有効回答全体のうち5.2%(698社中36社)が過去1年間に「内部不正による個人情報の漏洩・逸失を経験した」と回答した。
図2:内部犯行による重要情報の漏洩・逸失のリスクに対する重視度合い(ITR提供)
2016年から本格運用が始まる社会保障・税番号制度(マイナンバー制度)に対する情報システムの対応状況は、全体の74%が対応の必要性を感じており、うち約半数が完了または作業が進行中であると回答した。対応または対応予定の企業における具体的な対応の範囲は、「人事/給与管理システムの改変」が54.9%で最多。多くの企業で、既存アプリケーションやシステムの改変を中心とした限定的な対応を想定していることがうかがえるとしている。
特定個人情報保護委員会による「特定個人情報の適正な取扱いに関するガイドライン」が公表されて間もない時点に行われた調査にも関わらず2割近くが「完了」と回答していること、「わからない」とした回答者も多いことから、IT部門の責任者や情報セキュリティ担当者が、制度対応の実態を十分に把握できていない様子もうかがえると分析している。
図3:マイナンバー制度に対するシステムの対応状況と対応範囲(ITR提供)
今回の調査では、可用性や災害対応、マルチデバイス対応だけでなく、セキュリティ関連のテーマについても「オンプレミスよりもクラウドが有利である」との考えが多数派を占めていることが確認された。
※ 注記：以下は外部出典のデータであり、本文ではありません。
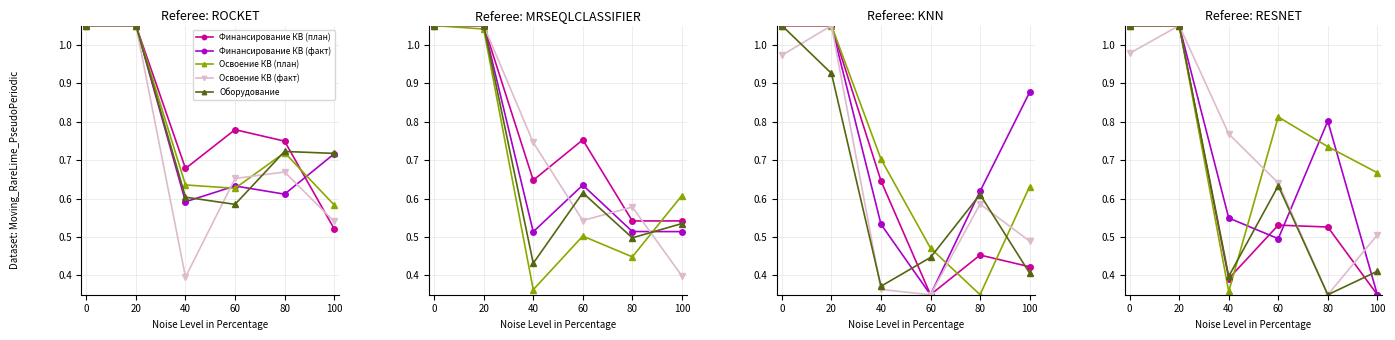

Which category has the lowest value across all series?

100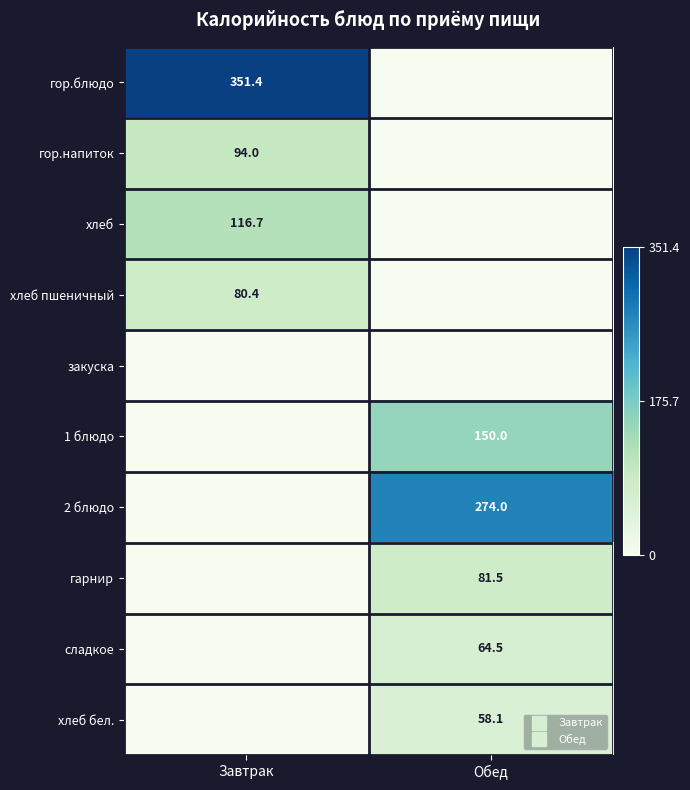

What is the maximum value shown in the chart?

351.4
勤務先の業種によって、その認識に温度差があることも判明した。
「情報漏洩被害の軽減」を図る上でパブリッククラウドとオンプレミスのいずれが有利かを質問したところ、「金融・保険」「情報通信」「製造」の3業種では回答結果が比較的拮抗、他の業種は「オンプレミスが有利である」との考えが少ないという結果になっている。
図4:情報漏えい被害の軽減に関するシステム環境への認識(ITR提供)
調査は、JIPDECとITRが国内企業698社のIT部門や情報セキュリティの責任者を対象に1月26~30日に共同で実施。「企業IT利活用動向調査2015」の一部結果を3月24日に速報として発表した。